Page images and extracted text
------------------------

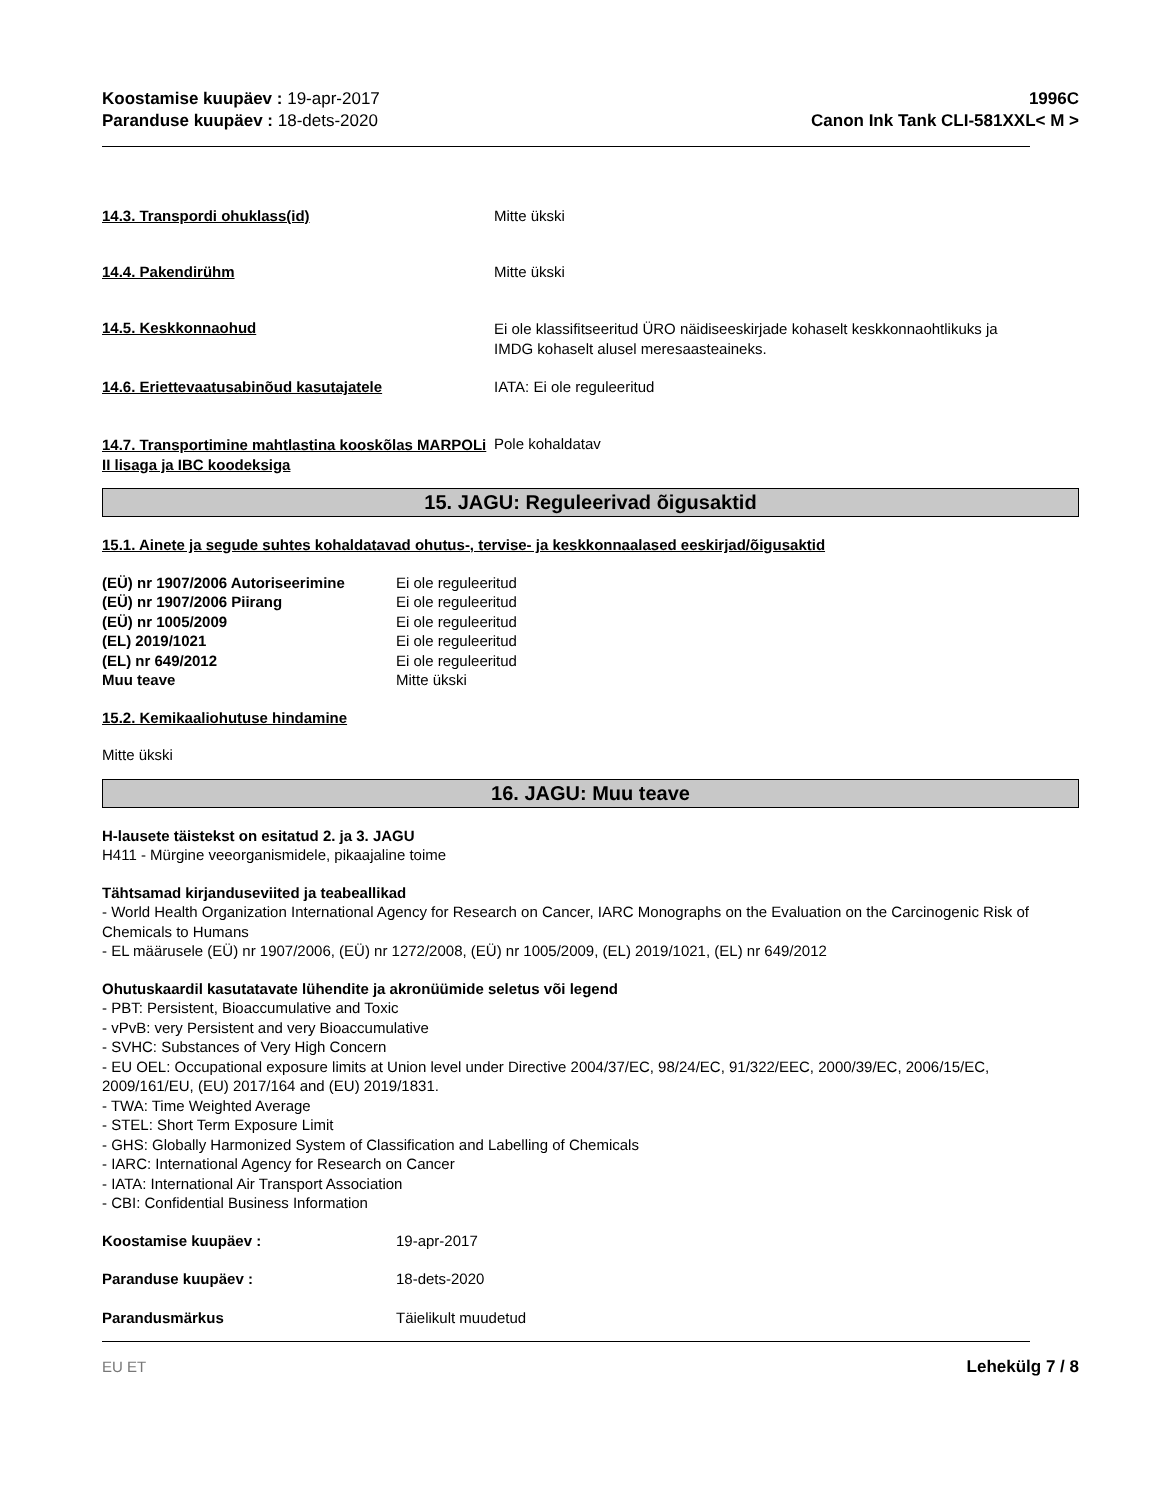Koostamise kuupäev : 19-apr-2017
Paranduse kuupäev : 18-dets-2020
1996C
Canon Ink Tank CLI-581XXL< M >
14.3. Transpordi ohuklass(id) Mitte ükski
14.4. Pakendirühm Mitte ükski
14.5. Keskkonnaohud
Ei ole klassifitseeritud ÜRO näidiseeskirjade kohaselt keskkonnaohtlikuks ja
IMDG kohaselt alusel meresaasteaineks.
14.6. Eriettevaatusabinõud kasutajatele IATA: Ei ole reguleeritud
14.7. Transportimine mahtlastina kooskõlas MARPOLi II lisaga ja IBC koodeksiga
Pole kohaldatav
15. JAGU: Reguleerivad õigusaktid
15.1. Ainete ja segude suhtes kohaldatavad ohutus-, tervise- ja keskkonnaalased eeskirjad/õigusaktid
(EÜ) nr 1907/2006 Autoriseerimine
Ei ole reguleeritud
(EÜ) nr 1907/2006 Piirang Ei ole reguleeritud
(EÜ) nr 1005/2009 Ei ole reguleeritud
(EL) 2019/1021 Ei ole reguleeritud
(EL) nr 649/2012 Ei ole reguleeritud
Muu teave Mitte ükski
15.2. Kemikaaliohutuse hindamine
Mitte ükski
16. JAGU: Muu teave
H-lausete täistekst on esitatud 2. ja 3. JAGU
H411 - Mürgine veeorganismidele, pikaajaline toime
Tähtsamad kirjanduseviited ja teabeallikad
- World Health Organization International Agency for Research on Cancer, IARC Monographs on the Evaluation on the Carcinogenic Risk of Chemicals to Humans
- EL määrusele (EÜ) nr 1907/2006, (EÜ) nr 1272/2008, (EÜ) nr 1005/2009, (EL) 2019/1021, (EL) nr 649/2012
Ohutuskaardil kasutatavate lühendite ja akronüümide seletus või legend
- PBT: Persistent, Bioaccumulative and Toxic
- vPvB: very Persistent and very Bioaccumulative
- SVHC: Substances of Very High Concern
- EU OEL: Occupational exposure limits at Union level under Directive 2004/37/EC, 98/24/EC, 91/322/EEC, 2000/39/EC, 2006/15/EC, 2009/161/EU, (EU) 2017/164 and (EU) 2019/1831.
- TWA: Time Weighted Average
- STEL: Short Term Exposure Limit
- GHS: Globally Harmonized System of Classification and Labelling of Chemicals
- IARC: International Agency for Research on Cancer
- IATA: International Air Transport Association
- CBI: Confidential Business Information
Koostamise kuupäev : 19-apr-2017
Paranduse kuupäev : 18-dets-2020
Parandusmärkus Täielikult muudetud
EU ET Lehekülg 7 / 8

------------------------

Set down only the lines running from the line with "Parandusmärkus Täielikult muudetud" to the end of the entries above, both included, exactly as they stand.

REPLY TO THE EXERCISE →
Parandusmärkus Täielikult muudetud
EU ET Lehekülg 7 / 8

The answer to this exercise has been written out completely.